3. Ventilation of the vehicle should be such that it cannot recirculate repeatedly, so that the maximum volume of air entering the vehicle from outside. If there is a fan, the fan must be set up so that the air flows from the drive part to the patient part and then the air comes out. Some vehicles have circulation ventilators that pass air through HEPA filters without returning the vehicle to the vehicle. If there are no separate compartments in the vehicle and ventilation has to be used, open air vents are opened in the driver's area and the fans for air outlet are set to the highest setting. This creates a negative pressure gradient in the patient area.

4. Pre-hospital interventions should be avoided from procedures that cause coughing (mechanical ventilator, nebulizer).

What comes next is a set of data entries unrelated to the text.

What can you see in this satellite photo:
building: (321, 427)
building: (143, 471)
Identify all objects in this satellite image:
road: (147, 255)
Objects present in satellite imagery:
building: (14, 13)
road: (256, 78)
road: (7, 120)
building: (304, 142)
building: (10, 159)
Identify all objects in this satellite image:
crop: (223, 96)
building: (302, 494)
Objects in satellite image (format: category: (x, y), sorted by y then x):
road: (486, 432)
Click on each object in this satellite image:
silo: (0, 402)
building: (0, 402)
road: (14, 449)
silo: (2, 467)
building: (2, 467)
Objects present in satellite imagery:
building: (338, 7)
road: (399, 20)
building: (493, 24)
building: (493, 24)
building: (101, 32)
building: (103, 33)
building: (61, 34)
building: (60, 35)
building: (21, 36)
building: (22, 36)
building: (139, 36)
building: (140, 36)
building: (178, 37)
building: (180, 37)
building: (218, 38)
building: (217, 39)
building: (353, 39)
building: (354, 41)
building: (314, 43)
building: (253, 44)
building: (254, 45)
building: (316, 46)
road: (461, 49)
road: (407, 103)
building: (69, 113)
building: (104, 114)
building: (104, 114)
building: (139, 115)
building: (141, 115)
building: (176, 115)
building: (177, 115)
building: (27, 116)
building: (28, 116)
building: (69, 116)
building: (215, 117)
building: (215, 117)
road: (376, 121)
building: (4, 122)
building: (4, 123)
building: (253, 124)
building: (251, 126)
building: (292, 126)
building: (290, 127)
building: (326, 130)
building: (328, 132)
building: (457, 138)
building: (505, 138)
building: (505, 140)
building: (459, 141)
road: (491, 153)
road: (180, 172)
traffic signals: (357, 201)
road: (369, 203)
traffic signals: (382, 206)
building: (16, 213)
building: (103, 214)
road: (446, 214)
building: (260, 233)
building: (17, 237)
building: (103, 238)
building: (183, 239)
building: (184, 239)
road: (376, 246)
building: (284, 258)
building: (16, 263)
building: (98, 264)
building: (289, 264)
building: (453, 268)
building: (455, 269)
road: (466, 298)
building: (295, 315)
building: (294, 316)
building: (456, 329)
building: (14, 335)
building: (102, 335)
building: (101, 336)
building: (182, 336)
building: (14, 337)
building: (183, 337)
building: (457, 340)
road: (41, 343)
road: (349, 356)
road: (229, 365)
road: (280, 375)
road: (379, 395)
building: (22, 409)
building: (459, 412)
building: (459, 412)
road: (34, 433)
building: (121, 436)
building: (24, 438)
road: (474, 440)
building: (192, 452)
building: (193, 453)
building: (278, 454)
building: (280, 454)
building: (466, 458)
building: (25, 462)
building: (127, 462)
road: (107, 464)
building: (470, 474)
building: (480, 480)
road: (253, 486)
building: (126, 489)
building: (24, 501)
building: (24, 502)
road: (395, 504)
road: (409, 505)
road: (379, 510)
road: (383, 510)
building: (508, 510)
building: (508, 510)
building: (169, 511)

5. Disposable aprons, gloves, eye protection and high efficiency respirator (high efficiency respirator) are provided for the safety of transport personnel. After the transport is completed, all such material should be treated as medical waste. Reusable patient intervention devices should be cleaned and disinfected according to the manufacturer's instructions. Every patient contact (inside the ambulance) must be thoroughly cleaned and disinfected. As a result, in inter-clinic and inter-hospital patient transfers, first of all the personnel in charge (physician, nurse, caregiver, etc.) should be educated and disciplined in order to apply the universal precautions and / or transmission route related to patient information.